Biography of Kenneth S. Pitzer

Kenneth S. Pitzer was born in Pomona, California, in 1914. He received his B.S. in 1935 from Caltech and his Ph.D. in chemistry from UC Berkeley just two years later. He was immediately appointed to the faculty of the Department of Chemistry at Berkeley, where he spent most of his distinguished career.

Professor Pitzer took leave to serve in Washington, D.C., during World War II and again from 1949 to 1951, when he was Director of Research for the Atomic Energy Commission. Upon returning to Berkeley, he was appointed Dean of the College of Chemistry, a position that he held until 1960. His leadership and vision during this period and his insightful guidance in following decades have greatly enhanced chemistry at Berkeley. He subsequently became President first of Rice University (1961-1968) and then of Stanford University (1969-1971). In 1971, he returned to Berkeley, becoming Professor Emeritus in 1984.

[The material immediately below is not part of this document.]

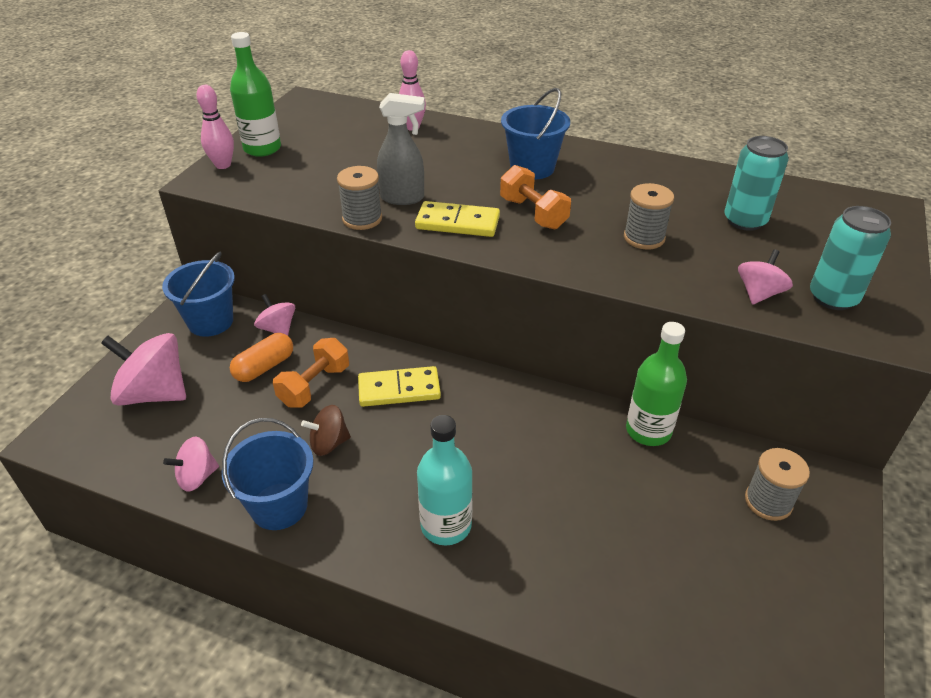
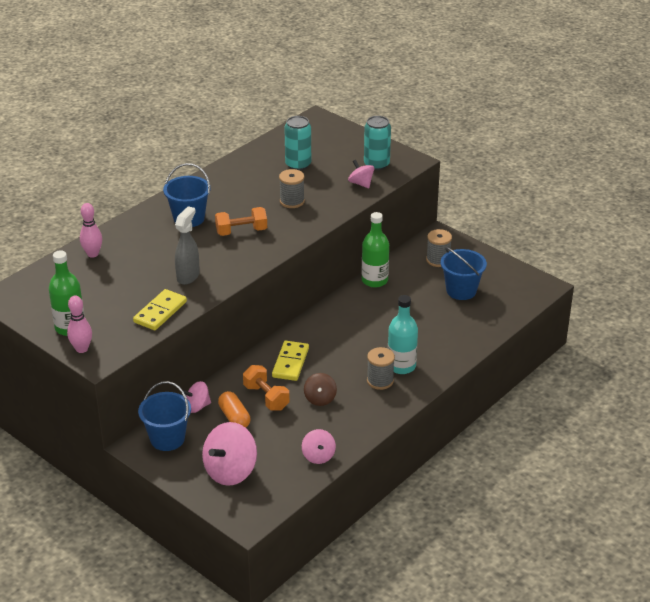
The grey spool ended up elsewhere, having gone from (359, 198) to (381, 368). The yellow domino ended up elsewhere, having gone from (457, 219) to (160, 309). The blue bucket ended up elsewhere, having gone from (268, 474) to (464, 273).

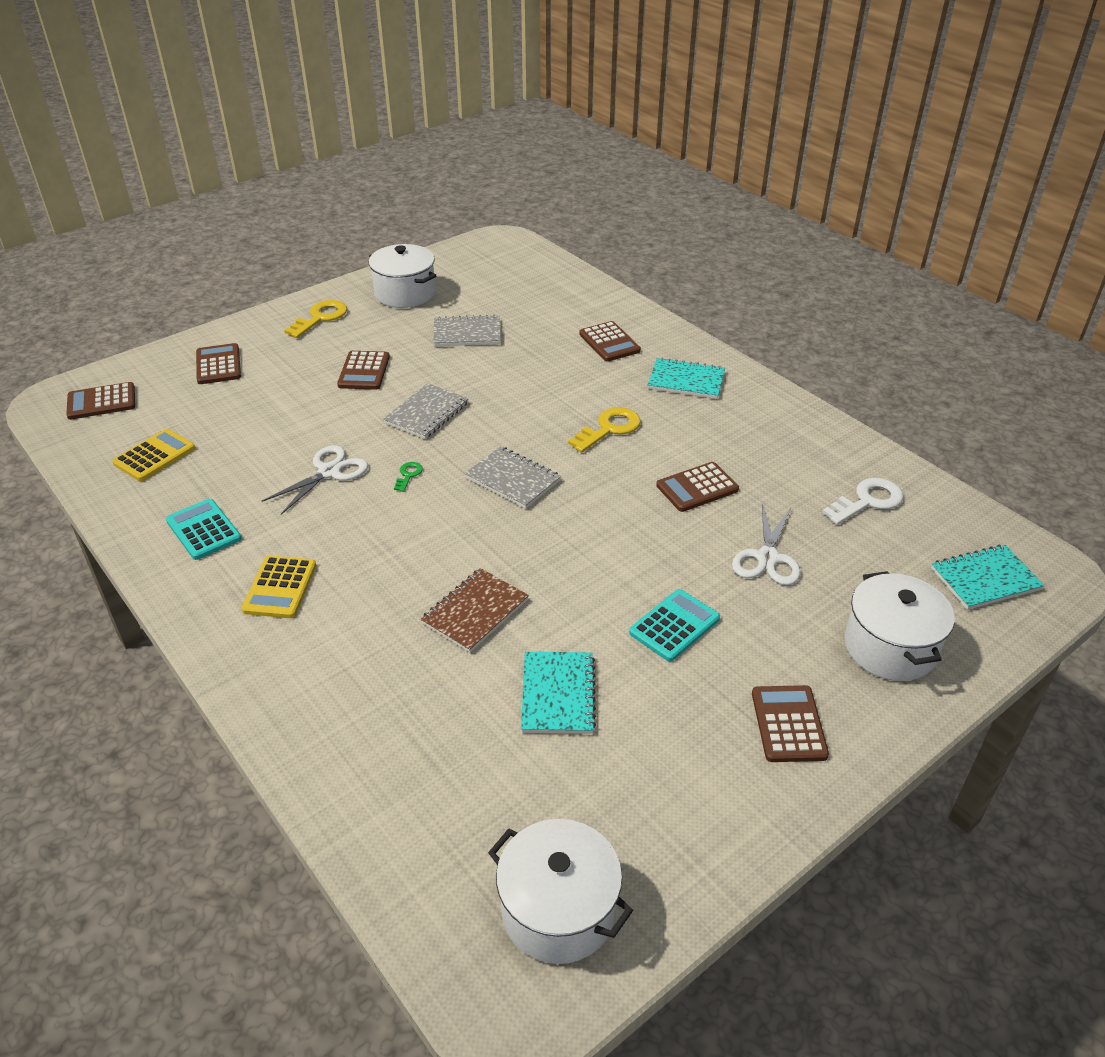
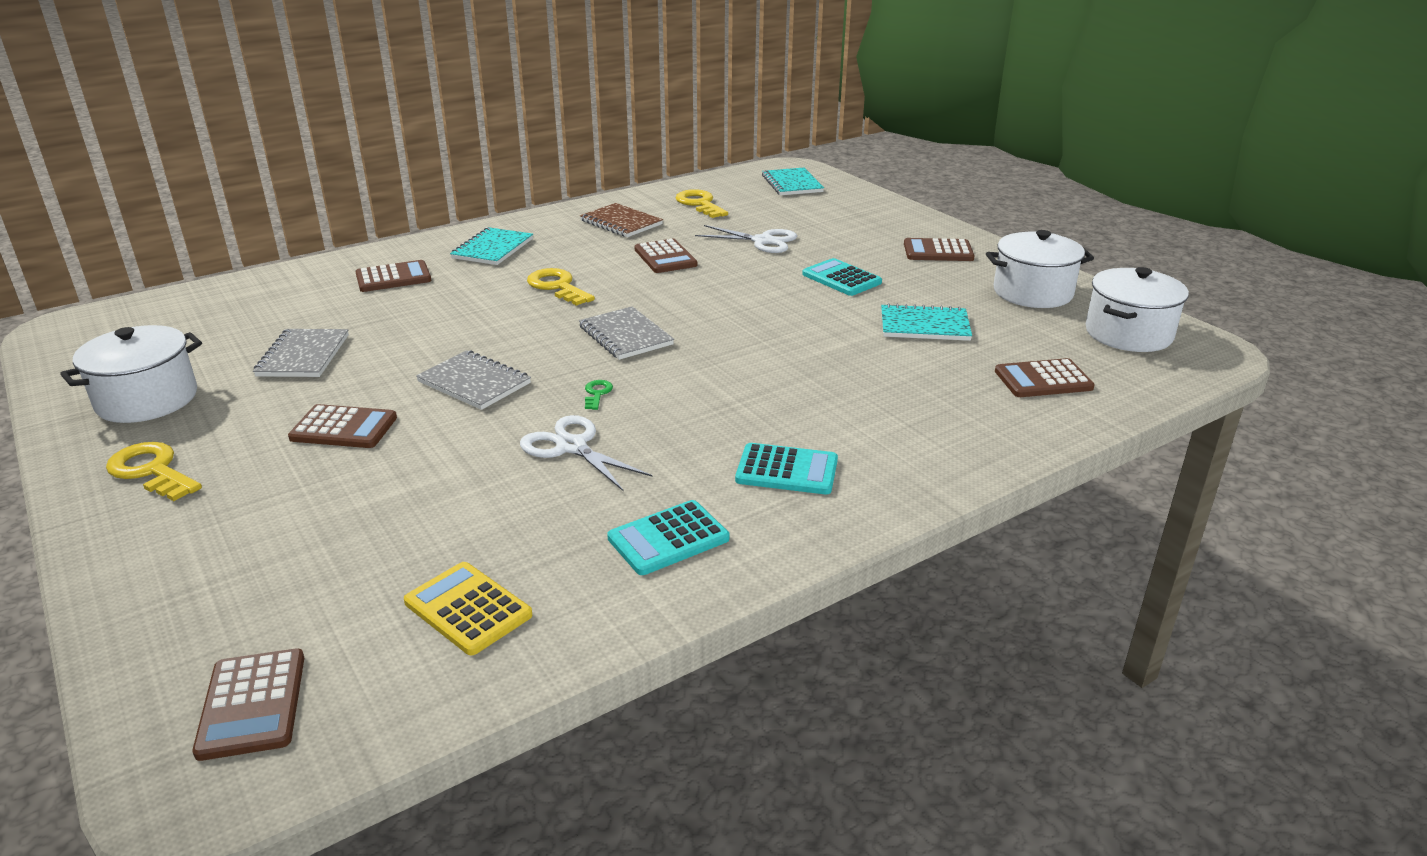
The brown calculator ended up elsewhere, having gone from (218, 363) to (1045, 377). The grey notebook at (513, 477) ended up facing another way, 75 degrees counterclockwise from before. The green key at (408, 477) ended up facing another way, 75 degrees clockwise from before. What was the white key at (862, 501) turned into the yellow key at (701, 203). What was the yellow calculator at (279, 587) turned into the turquoise calculator at (786, 468). The brown notebook ended up elsewhere, having gone from (475, 610) to (621, 220). The white pot ended up elsewhere, having gone from (899, 626) to (1040, 269).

Professor Pitzer was the founder of modern theoretical chemistry at Berkeley. He not only used quantum and statistical mechanics to explain the thermodynamic and conformational properties of molecules, but he also pioneered quantum scattering theory for describing chemical reactions at the most fundamental level. He also made contributions to relativistic effects in chemical bonding and the theory of fluids and electrolyte solutions.

A member of the National Academy of Sciences, he served on the President’s Service Advisory Committee from 1965 to 1968. His many awards included the National Medal of Science, the Priestley Medal of the American Chemical Society, the Gold Medal of the American Institute of Chemists, and the Robert A. Welch Awards. At Berkeley, he received the Alumnus of the Year Award, the Clark Kerr Medal, and the Berkeley Citation.

The Pitzer Center honors this illustrious scientist, educator, administrator, public servant, and philanthropist. It was made possible in large part by gifts from his widow, the late Jean Mosher Pitzer, and from the Pitzer Family Foundation.